Like other real-time strategy games such as the Command and Conquer or Starcraft franchises, the primary objective of the game is to eradicate all other factions on a particular playing map. This is done usually through resource management—oil reserves acting as a power source—and maintaining a base of operations while trying to destroy everything else. Fortifications and turrets can be used to protect a base, as well as making use of natural features such as cliffs or buildings. Unlike in KKnD, now each faction has buildings that can provide a little more resource units at a constant rate, helping to gather resources, should there be a shortage of oil or if all oil runs out.

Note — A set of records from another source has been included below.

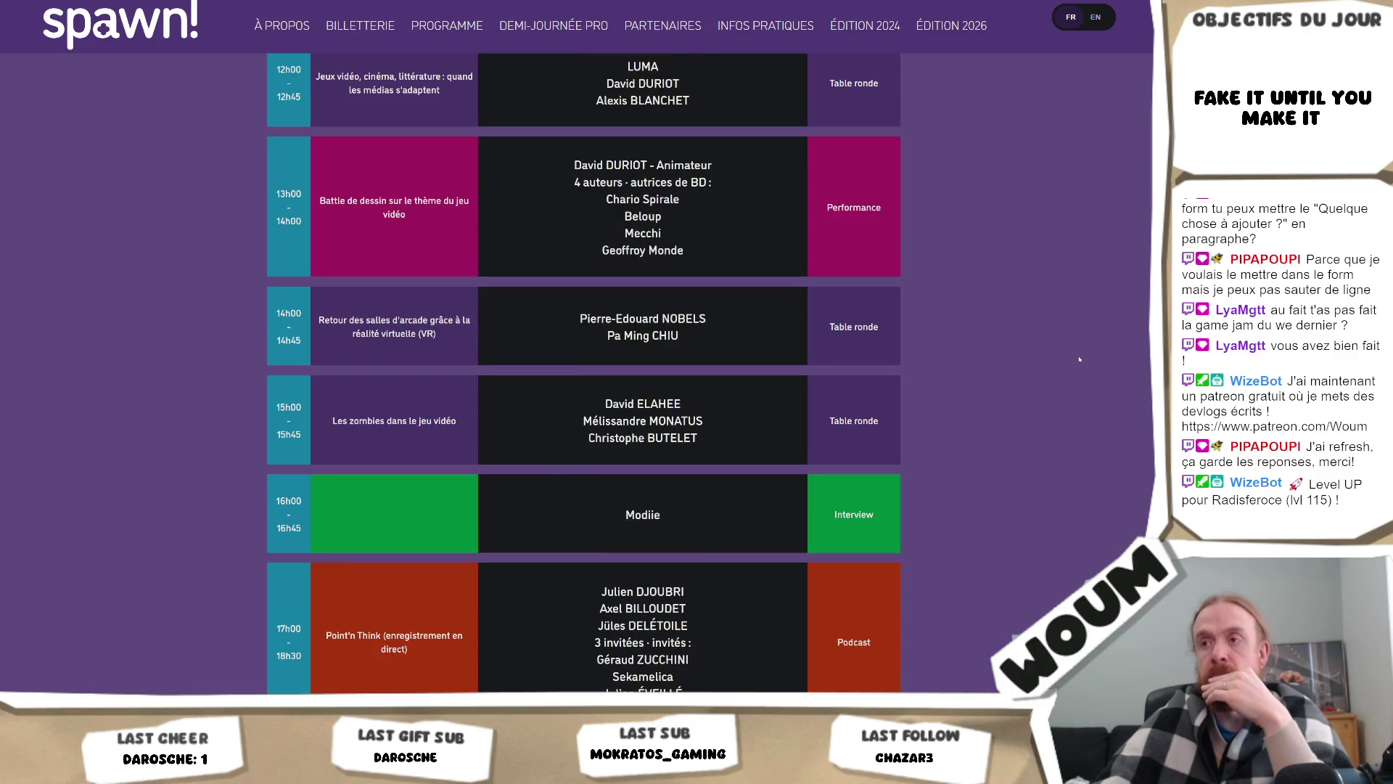
scroll(1079, 358, "up", 4)
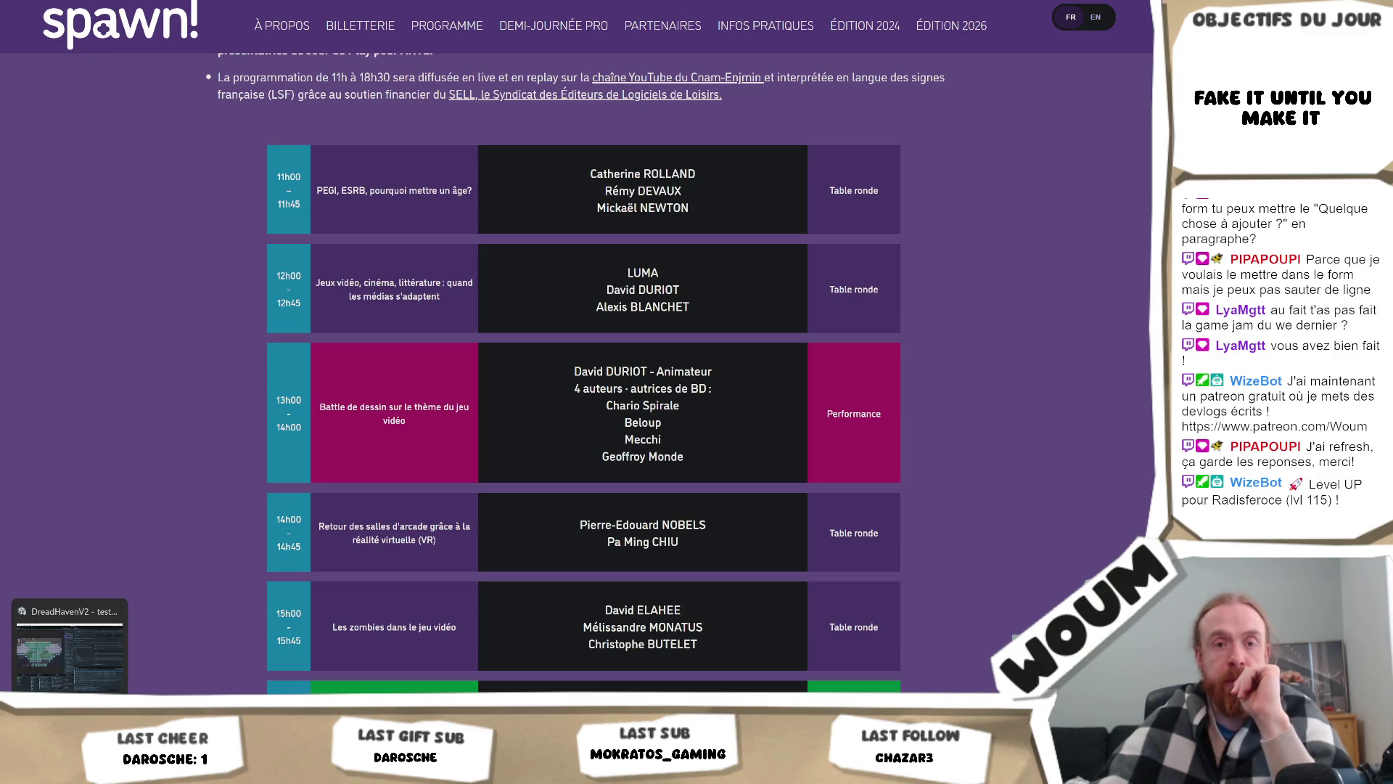
key("alt+Tab")
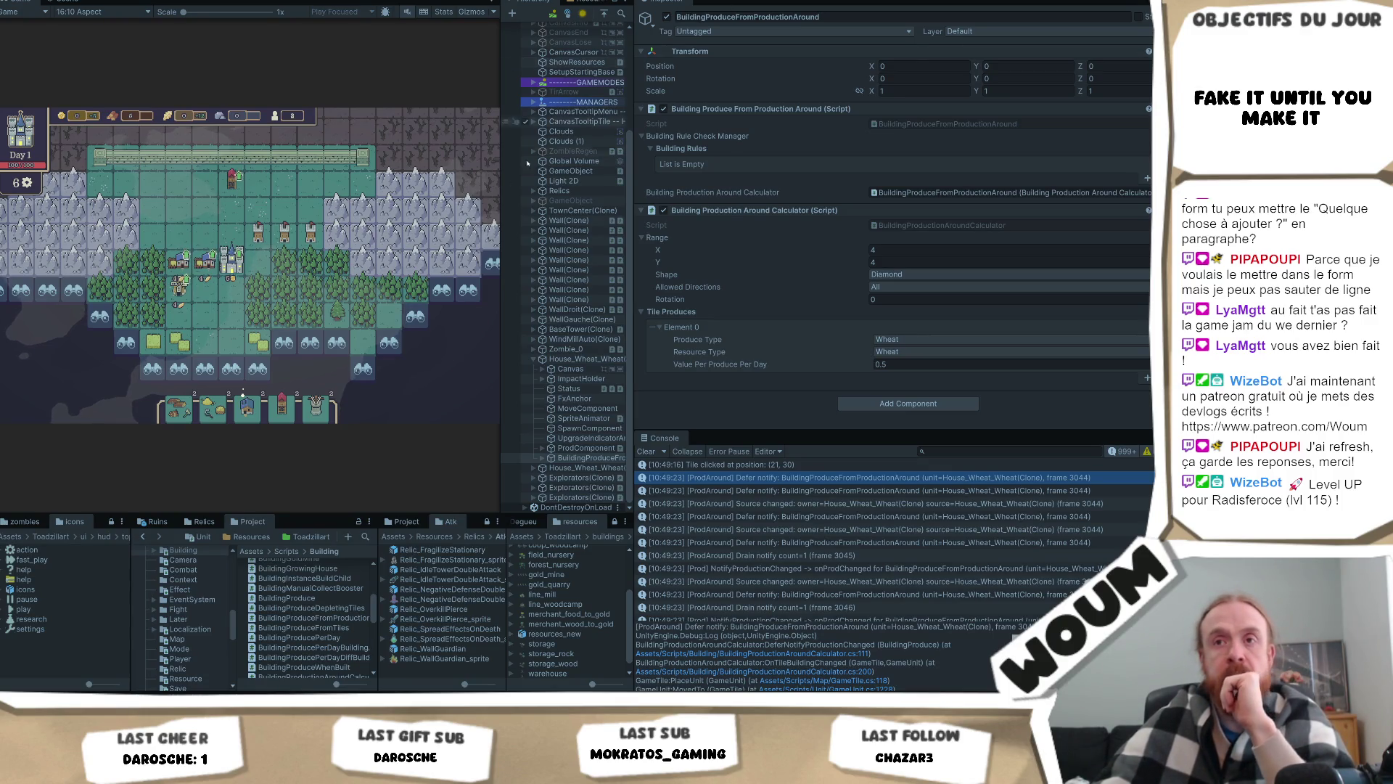
Step: Clear the Console, enter Play mode, dismiss the welcome message and place the town center
left_click(651, 452)
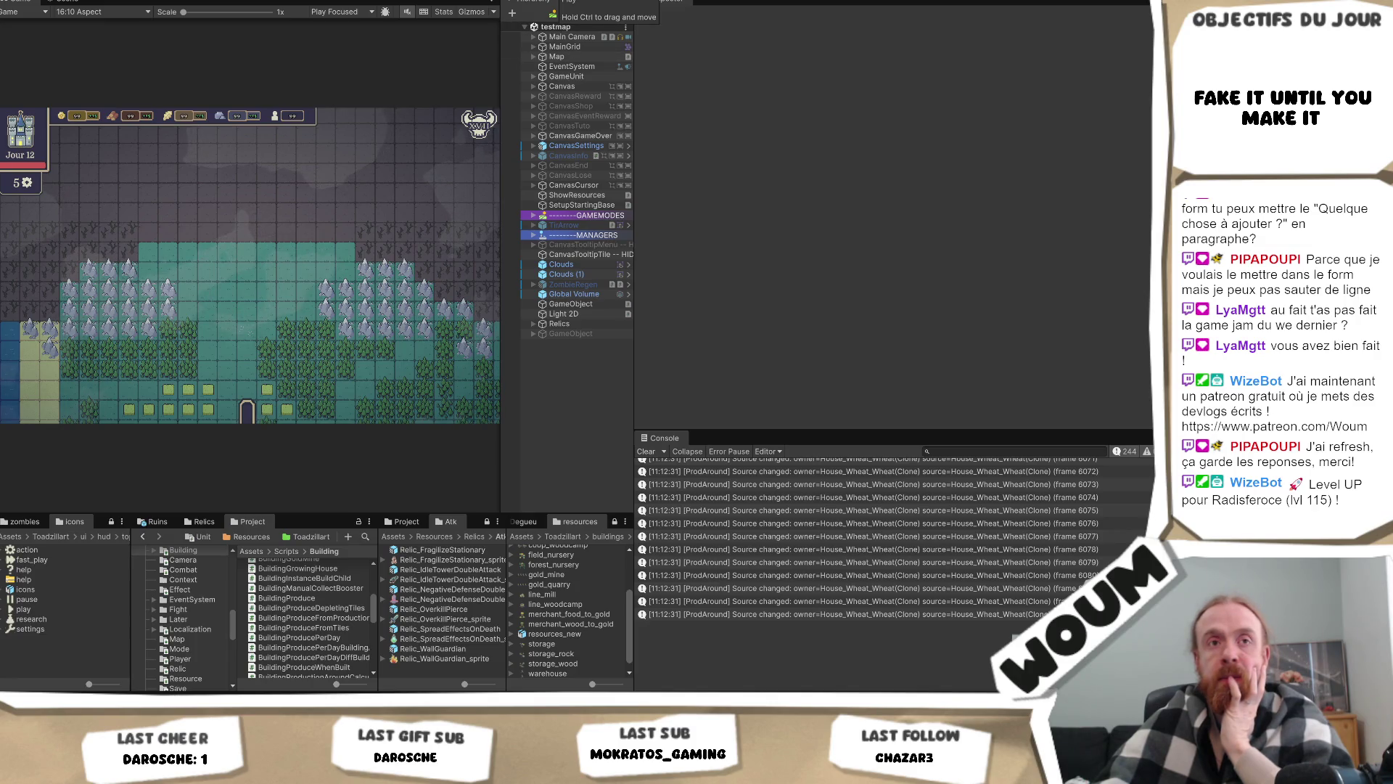
key("ctrl+p")
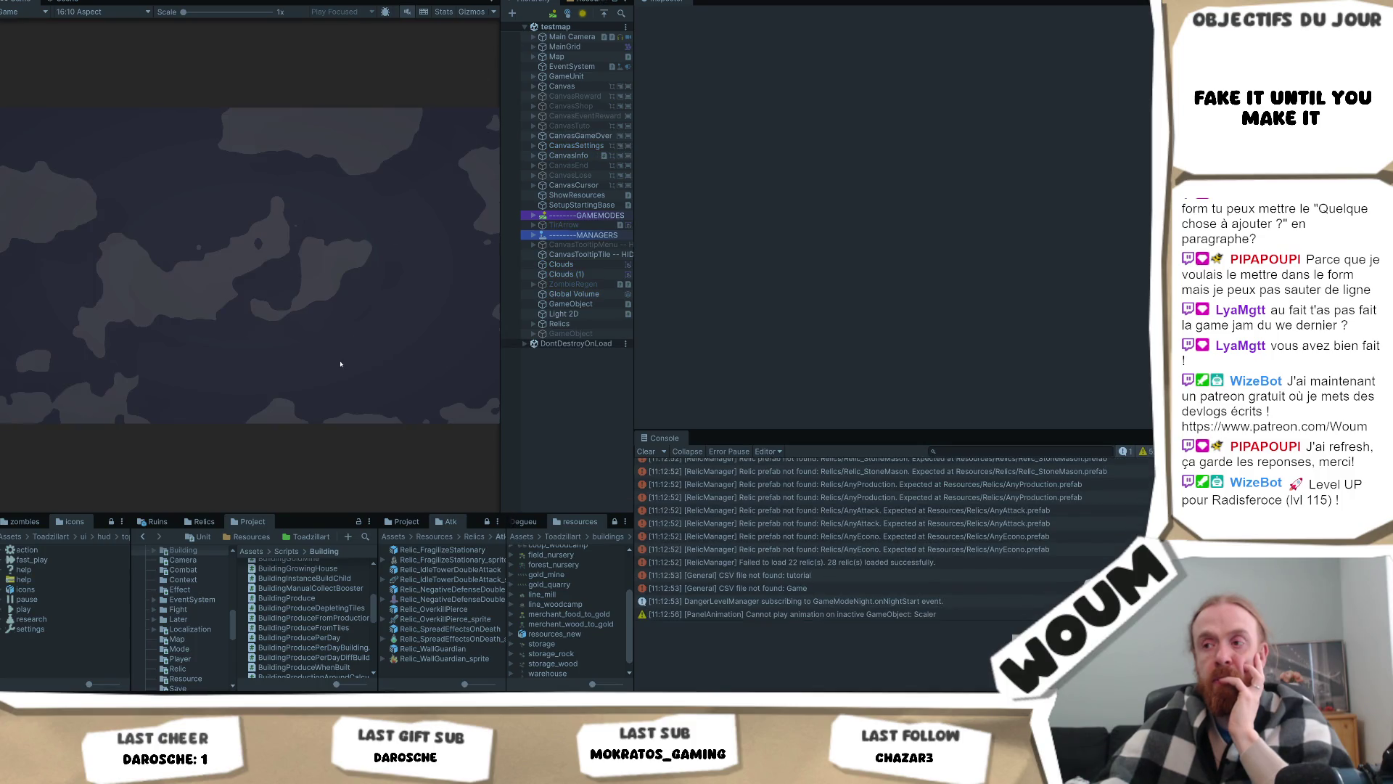
left_click(246, 350)
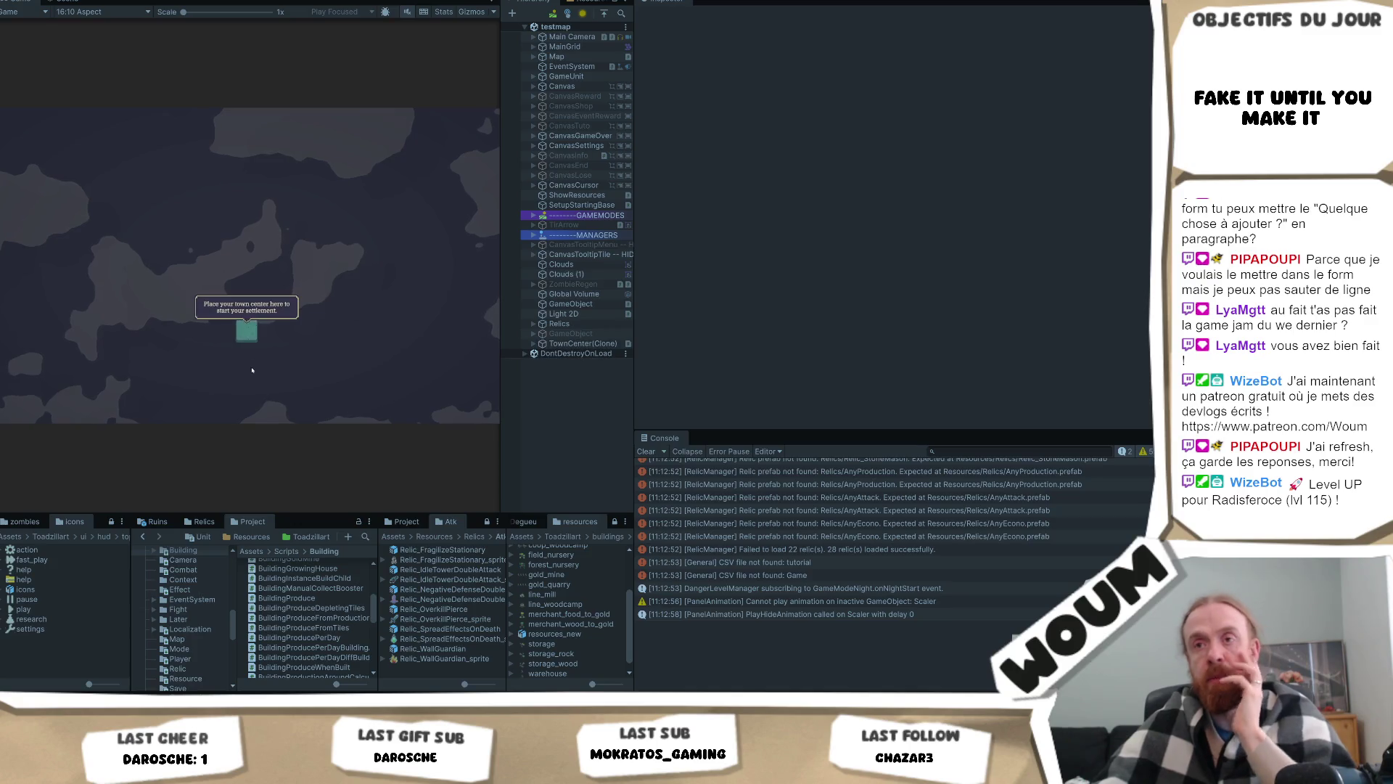
left_click(248, 335)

There are two methods of gameplay: a campaign mode and a multiplayer mode. The campaign mode allows you to play one of three factions, fighting through a triangle-shaped map in order to eradicate all other enemies. Occasionally there can be multiple factions. Multiplayer mode allows for connection through LAN (IPX or TCP/IP), serial cable or modem, or a soloplay mode where one can choose between a variety of maps and settings to play a practice game against one or more AI opponents.

==Factions==
===Survivors===
The Survivors are the remnants of normal mankind that hid in underground bunkers during the first war for the surface. Once they saw how badly the first war for the surface was going, they returned to their shelters and have since been digging and building new weapons, new structures, new technologies and new ways to wage war. Determined to exterminate the "Evolved" and shut down the "Series 9", they must use their new technologies and units to overcome, overpower and overwhelm the enemy.

===Evolved===
The Evolved were on the surface during the Nuclear War, and mutated because of the radiation. While nowhere near as technologically advanced as their enemies, they have learned to herd and utilize the power of other mutated creatures, such as large wasps and scorpions. The mutants are very religious and believe that their gods (also known as the Scourge) were punishing them for their ignorance, use of technology, politics and the repeated use of TV. The Evolved are trying to eliminate the "symmetrics" (the "Survivors") and the "soulless ones" ("Series 9") in order to appease their gods. Notably, whereas the other two factions have parallel units, The Evolved have a special "Scourge Demon" unit, at the highest tech level, which can be constructed by sacrificing five infantry units.

===The Series 9===
The Series 9 are advanced farming robots that have become sick of the Survivors destroying their crops and have taken it upon themselves to destroy all organic life, so they can finally farm in peace. When the Series 9 finally gained their own conscience, they became aware that the earlier robots (Series 1-8) were still following their last orders from the humans. The Series 9 robots decided to shut down the other model lines in order to complete their goal. They were active during the first war, but realized that pitchforks and wheelbarrows weren't going to do much against tanks and mutant Mastodons. They took the time to research Earth's old weapons and wars from history in order to adapt their tools to become formidable armaments. They are farming robots, and as such much of their weaponry resembles farm tools, like the Seeder, Weed Killer, and Spore Missile. This faction is new to the franchise.

==Reception==

The PC version received mixed reviews according to the review aggregation website GameRankings.

Aggregate score
| Aggregator | Score |  |
| PC | PS |
| GameRankings | 64% | N/A |

Review scores
| Publication | Score |  |
| PC | PS |
| CNET Gamecenter | 7/10 | N/A |
| Computer Games Strategy Plus | 3/5 | N/A |
| Computer Gaming World | 3.5/5 | N/A |
| Game Informer | 7.5/10 | N/A |
| GameSpot | 5.7/10 | N/A |
| GameStar | 74% | N/A |
| Jeuxvideo.com | 15/20 | 12/20 |
| PlayStation Official Magazine – UK | N/A | 6/10 |
| PC Accelerator | 7/10 | N/A |
| PC Gamer (UK) | 76% | N/A |
| PC Gamer (US) | 80% | N/A |
| PC Zone | 66% | N/A |

==Sequel/Spin-Off==

A spin-off named KKnD: Infiltrator was being developed in 1999, but cancelled later. It would have been a 3D action game, in which the player drove a dirtbike into enemy territory to do missions as an Infiltrator (hence the name).